§ **Your task**
After finding the line with "Política de cookies" in the entries below, retype exactly each line from there through the line with "uso de funcionalidades", including that final line.

= Beginning of Section =

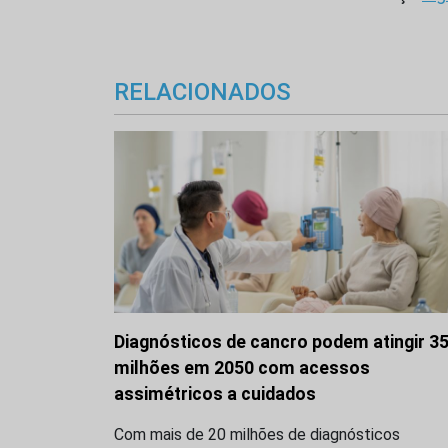
RELACIONADOS
Diagnósticos de cancro podem atingir 3
milhões em 2050 com acessos
assimétricos a cuidados
Com mais de 20 milhões de diagnósticos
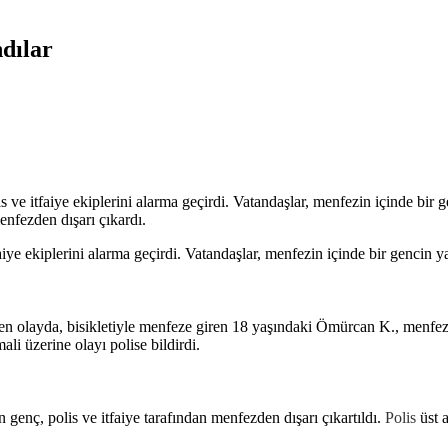
dılar
 ve itfaiye ekiplerini alarma geçirdi. Vatandaşlar, menfezin içinde bir g
enfezden dışarı çıkardı.
aiye ekiplerini alarma geçirdi. Vatandaşlar, menfezin içinde bir gencin y
 olayda, bisikletiyle menfeze giren 18 yaşındaki Ömürcan K., menfezi
ali üzerine olayı polise bildirdi.
n genç, polis ve itfaiye tarafından menfezden dışarı çıkartıldı.
Polis
üst 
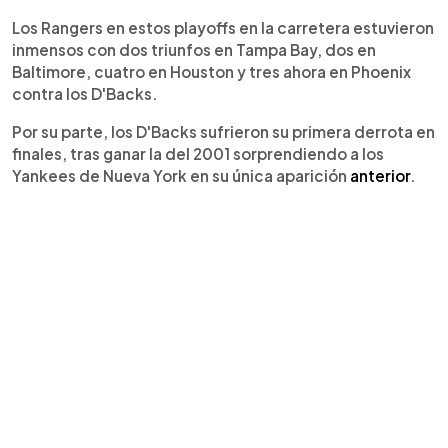
Los Rangers en estos playoffs en la carretera estuvieron
inmensos con dos triunfos en Tampa Bay, dos en
Baltimore, cuatro en Houston y tres ahora en Phoenix
contra los D'Backs.
Por su parte, los D'Backs sufrieron su primera derrota en
finales, tras ganar la del 2001 sorprendiendo a los
Yankees de Nueva York en su única aparición
anterior
.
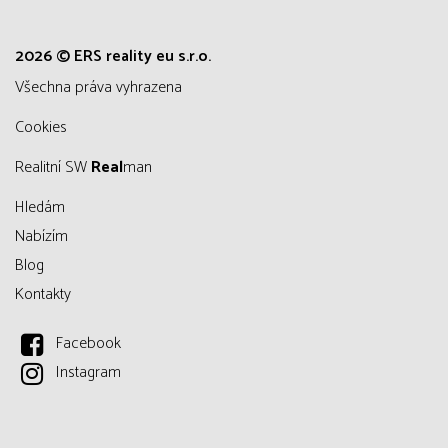
2026 © ERS reality eu s.r.o.
všechna práva vyhrazena
Cookies
Realitní SW
Real
man
Hledám
Nabízím
Blog
Kontakty
Facebook
Instagram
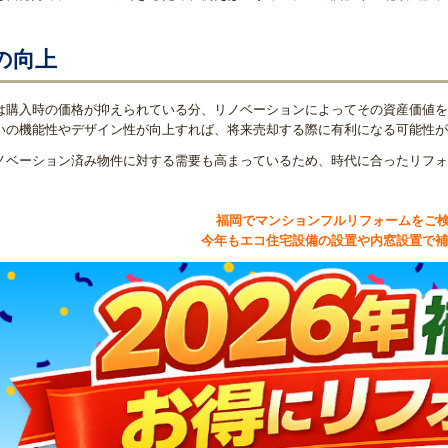
の向上
は購入時の価格が抑えられている分、リノベーションによってその資産価値を
いの機能性やデザイン性が向上すれば、将来売却する際に有利になる可能性が
ノベーション済み物件に対する需要も高まっているため、時代に合ったリフォ
福岡でマンションフルリフォームをご検
今年もエコ住宅設備の設置や内窓設置で補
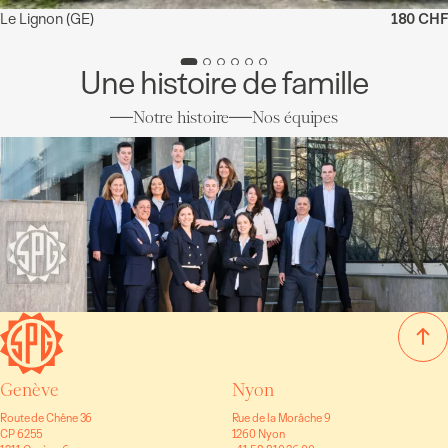
Le Lignon
(GE)
180 CHF
Une histoire de famille
Notre histoire
Nos équipes
Genève
Nyon
Route de Chêne 36
Rue de la Morâche 9
CP 6255
1260 Nyon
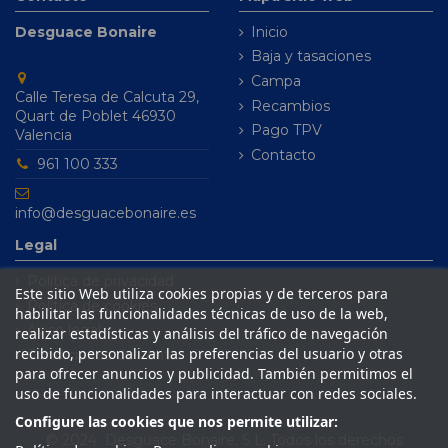
Desguace Bonaire
Inicio
Baja y tasaciones
Campa
Calle Teresa de Calcuta 29,
Recambios
Quart de Poblet 46930
Pago TPV
Valencia
Contacto
961 100 333
info@desguacebonaire.es
Legal
Política de privacidad
Este sitio Web utiliza cookies propias y de terceros para
Política de cookies
habilitar las funcionalidades técnicas de uso de la web,
Aviso legal
realizar estadísticas y análisis del tráfico de navegación
recibido, personalizar las preferencias del usuario y otras
Condiciones de venta
para ofrecer anuncios y publicidad. También permitimos el
uso de funcionalidades para interactuar con redes sociales.
Configure las cookies que nos permite utilizar:
© 2024 Desguace Bonaire, S.L. Todos los derechos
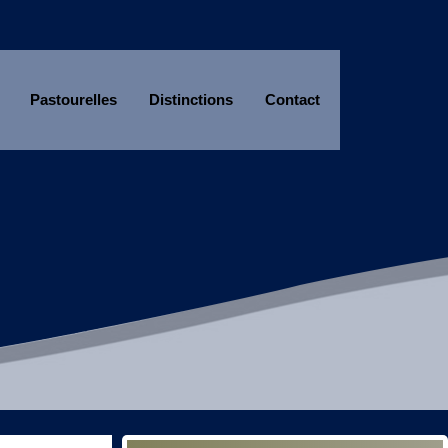
Pastourelles
Distinctions
Contact
Année
Mois
Année
Mois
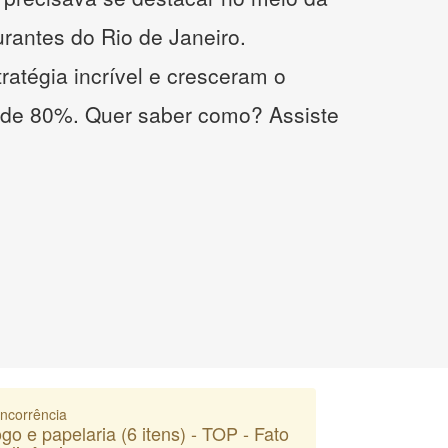
urantes do Rio de Janeiro.
atégia incrível e cresceram o
 de 80%. Quer saber como? Assiste
ncorrência
go e papelaria (6 itens) - TOP - Fato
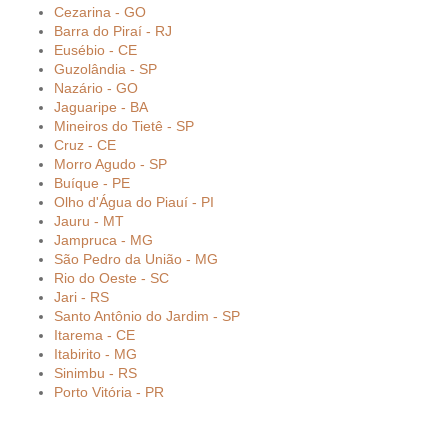
Cezarina - GO
Barra do Piraí - RJ
Eusébio - CE
Guzolândia - SP
Nazário - GO
Jaguaripe - BA
Mineiros do Tietê - SP
Cruz - CE
Morro Agudo - SP
Buíque - PE
Olho d'Água do Piauí - PI
Jauru - MT
Jampruca - MG
São Pedro da União - MG
Rio do Oeste - SC
Jari - RS
Santo Antônio do Jardim - SP
Itarema - CE
Itabirito - MG
Sinimbu - RS
Porto Vitória - PR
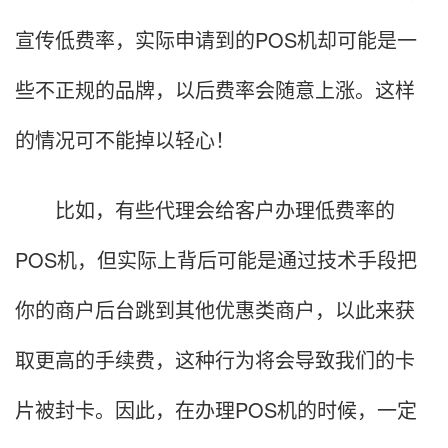
宣传低费率，实际申请到的POS机却可能是一
些不正规的品牌，以后费率会随意上涨。这样
的情况可不能掉以轻心！
比如，有些代理会给客户办理低费率的
POS机，但实际上背后可能是通过技术手段把
你的商户后台跳到其他优惠类商户，以此来获
取更高的手续费，这种行为将会导致我们的卡
片被封卡。因此，在办理POS机的时候，一定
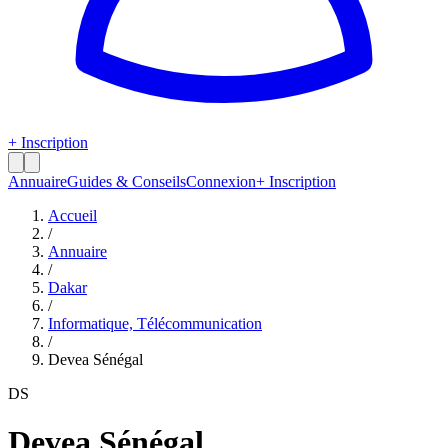
+ Inscription
Annuaire
Guides & Conseils
Connexion
+ Inscription
Accueil
/
Annuaire
/
Dakar
/
Informatique, Télécommunication
/
Devea Sénégal
DS
Devea Sénégal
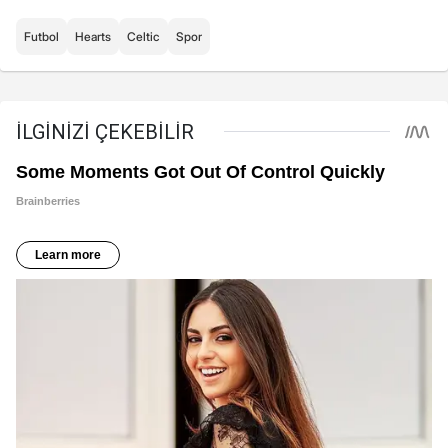
Futbol
Hearts
Celtic
Spor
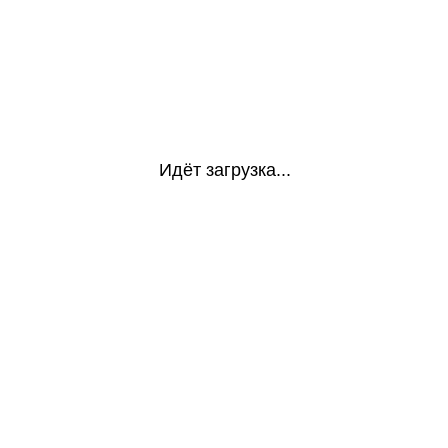
Идёт загрузка...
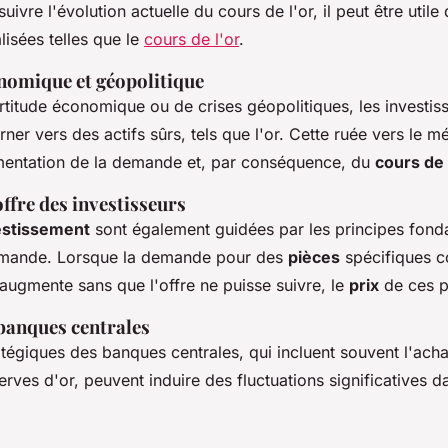
suivre l'évolution actuelle du cours de l'or, il peut être util
lisées telles que le
cours de l'or
.
nomique et géopolitique
rtitude économique ou de crises géopolitiques, les investis
ner vers des actifs sûrs, tels que l'or. Cette ruée vers le m
mentation de la demande et, par conséquence, du
cours de 
ffre des investisseurs
estissement
sont également guidées par les principes fon
 demande. Lorsque la demande pour des
pièces
spécifiques 
augmente sans que l'offre ne puisse suivre, le
prix
de ces p
 banques centrales
atégiques des banques centrales, qui incluent souvent l'acha
rves d'or, peuvent induire des fluctuations significatives d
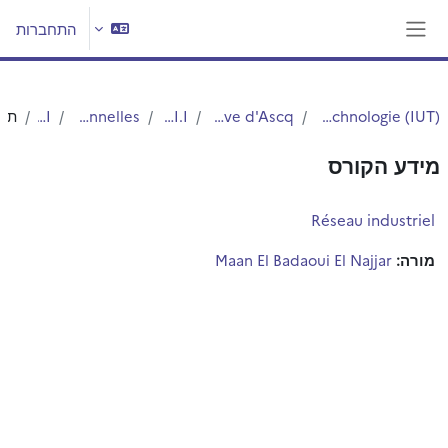
ילוג לתוכן הראשי
התחברות
חלון סקירה צדדי
Institut Universitaire de Technologie (IUT)
IUT - Site de Villeneuve d'Ascq
IUT - G.E.I.I.
Licences Professionnelles
RT - IRI
תקצי
מידע הקורס
Réseau industriel
מורה:
Maan El Badaoui El Najjar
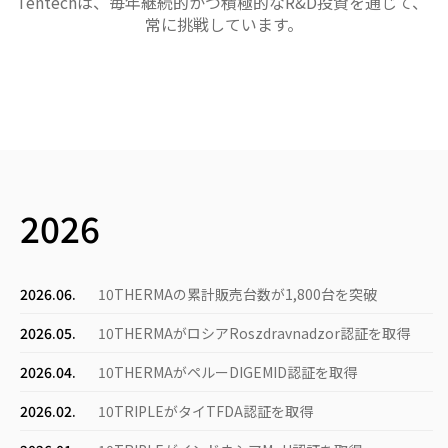
Tentechは、毎年継続的かつ積極的なR&D投資を通じて、
常に挑戦しています。
2026
2026.06.
10THERMAの累計販売台数が1,800台を突破
2026.05.
10THERMAがロシアRoszdravnadzor認証を取得
2026.04.
10THERMAがペルーDIGEMID認証を取得
2026.02.
10TRIPLEがタイTFDA認証を取得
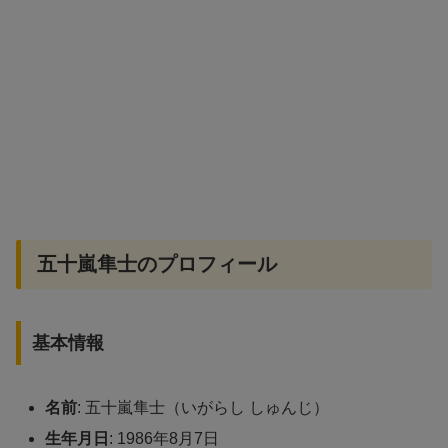
五十嵐隼士のプロフィール
基本情報
名前
: 五十嵐隼士（いがらし しゅんじ）
生年月日
: 1986年8月7日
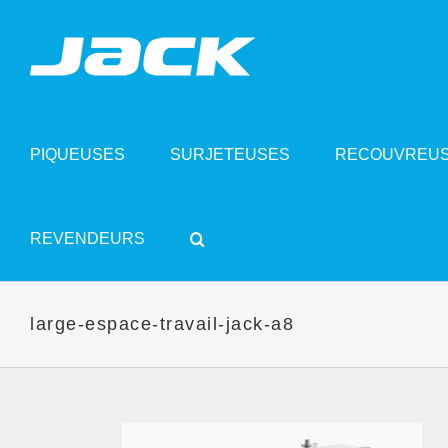
Skip
to
content
PIQUEUSES
SURJETEUSES
RECOUVREU
REVENDEURS
large-espace-travail-jack-a8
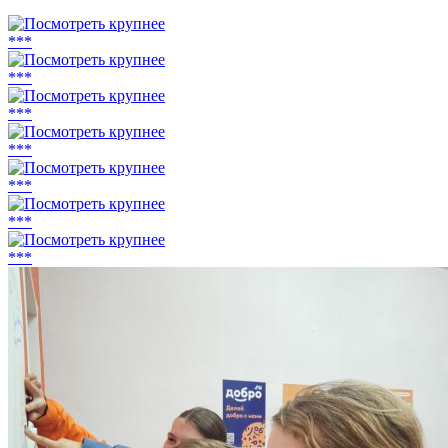
***
***
***
***
***
***
***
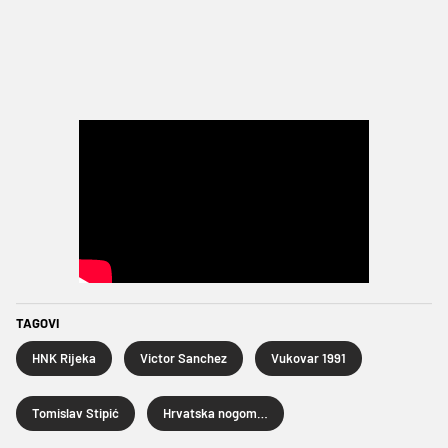
TAGOVI
HNK Rijeka
Victor Sanchez
Vukovar 1991
Tomislav Stipić
Hrvatska nogometna liga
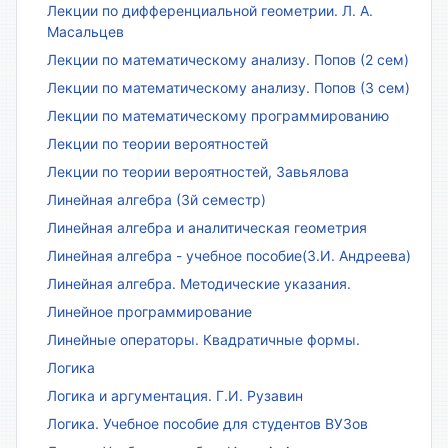
Лекции по дифференциальной геометрии. Л. А.
Масальцев
Лекции по математическому анализу. Попов (2 сем)
Лекции по математическому анализу. Попов (3 сем)
Лекции по математическому программированию
Лекции по теории вероятностей
Лекции по теории вероятностей, Завьялова
Линейная алгебра (3й семестр)
Линейная алгебра и аналитическая геометрия
Линейная алгебра - учебное пособие(З.И. Андреева)
Линейная алгебра. Методические указания.
Линейное программирование
Линейные операторы. Квадратичные формы.
Логика
Логика и аргументация. Г.И. Рузавин
Логика. Учебное пособие для студентов ВУЗов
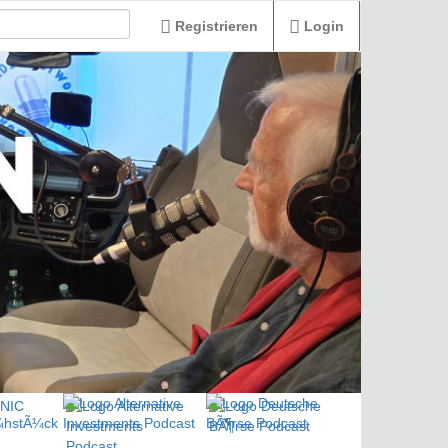
Registrieren
Login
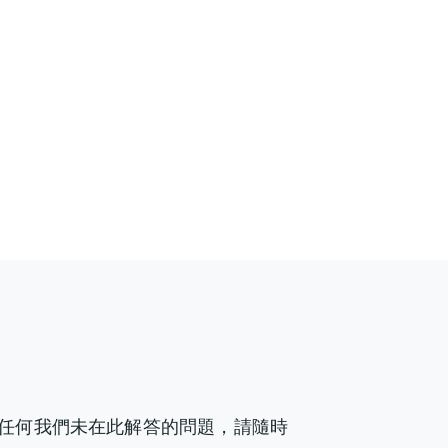
或有任何我們未在此解答的問題，請隨時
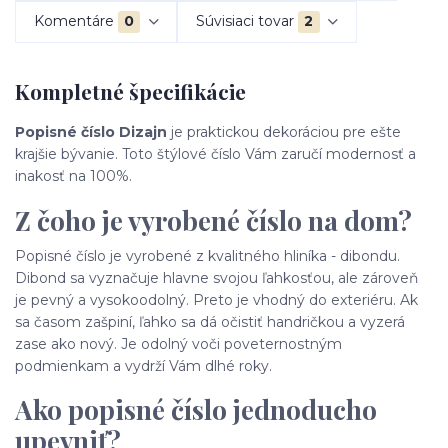
Komentáre
0
Súvisiaci tovar
2
Kompletné špecifikácie
Popisné číslo Dizajn
je praktickou dekoráciou pre ešte
krajšie bývanie. Toto štýlové číslo Vám zaručí modernosť a
inakosť na 100%.
Z čoho je vyrobené číslo na dom?
Popisné číslo je vyrobené z kvalitného hliníka - dibondu.
Dibond sa vyznačuje hlavne svojou ľahkosťou, ale zároveň
je pevný a vysokoodolný. Preto je vhodný do exteriéru. Ak
sa časom zašpiní, ľahko sa dá očistiť handričkou a vyzerá
zase ako nový. Je odolný voči poveternostným
podmienkam a vydrží Vám dlhé roky.
Ako popisné číslo jednoducho
upevniť?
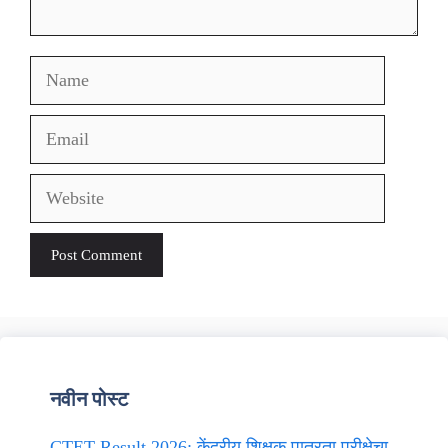
Name
Email
Website
नवीन पोस्ट
CTET Result 2026: केंद्रीय शिक्षक पात्रता परीक्षेचा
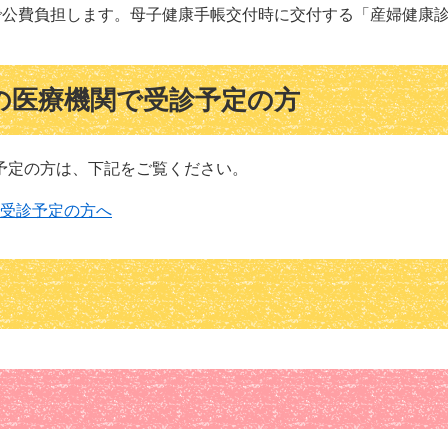
円まで公費負担します。母子健康手帳交付時に交付する「産婦健康
の医療機関で受診予定の方
予定の方は、下記をご覧ください。
受診予定の方へ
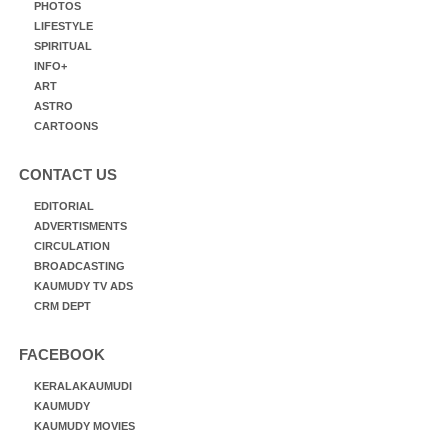
PHOTOS
LIFESTYLE
SPIRITUAL
INFO+
ART
ASTRO
CARTOONS
CONTACT US
EDITORIAL
ADVERTISMENTS
CIRCULATION
BROADCASTING
KAUMUDY TV ADS
CRM DEPT
FACEBOOK
KERALAKAUMUDI
KAUMUDY
KAUMUDY MOVIES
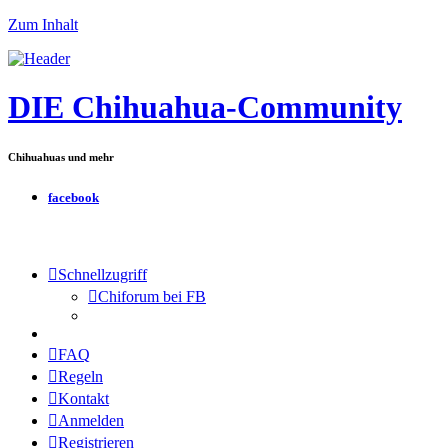
Zum Inhalt
DIE Chihuahua-Community
Chihuahuas und mehr
facebook
Schnellzugriff
Chiforum bei FB
FAQ
Regeln
Kontakt
Anmelden
Registrieren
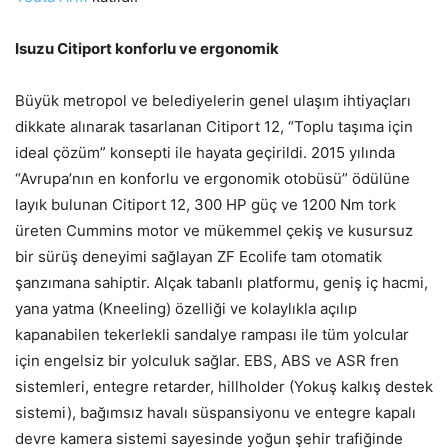
Isuzu Citiport konforlu ve ergonomik
Büyük metropol ve belediyelerin genel ulaşım ihtiyaçları
dikkate alınarak tasarlanan Citiport 12, “Toplu taşıma için
ideal çözüm” konsepti ile hayata geçirildi. 2015 yılında
“Avrupa’nın en konforlu ve ergonomik otobüsü” ödülüne
layık bulunan Citiport 12, 300 HP güç ve 1200 Nm tork
üreten Cummins motor ve mükemmel çekiş ve kusursuz
bir sürüş deneyimi sağlayan ZF Ecolife tam otomatik
şanzımana sahiptir. Alçak tabanlı platformu, geniş iç hacmi,
yana yatma (Kneeling) özelliği ve kolaylıkla açılıp
kapanabilen tekerlekli sandalye rampası ile tüm yolcular
için engelsiz bir yolculuk sağlar. EBS, ABS ve ASR fren
sistemleri, entegre retarder, hillholder (Yokuş kalkış destek
sistemi), bağımsız havalı süspansiyonu ve entegre kapalı
devre kamera sistemi sayesinde yoğun şehir trafiğinde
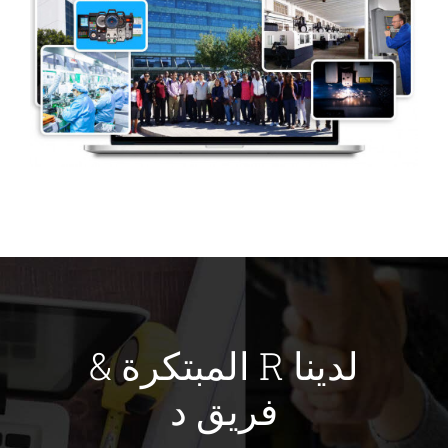
لدينا R المبتكرة &
فريق د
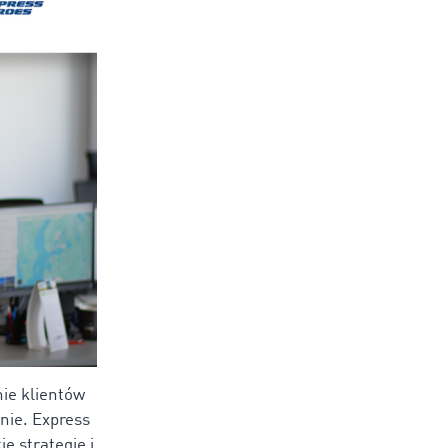
nie klientów
nie. Express
e strategie i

= End of Section =

§ **Exercise output**
Política de cookies
habilitar las funcionalidades técnicas de uso de la web,
Aviso legal
realizar estadísticas y análisis del tráfico de navegación
recibido, personalizar las preferencias del usuario y otras
Condiciones de venta
para ofrecer anuncios y publicidad. También permitimos el
uso de funcionalidades para interactuar con redes sociales.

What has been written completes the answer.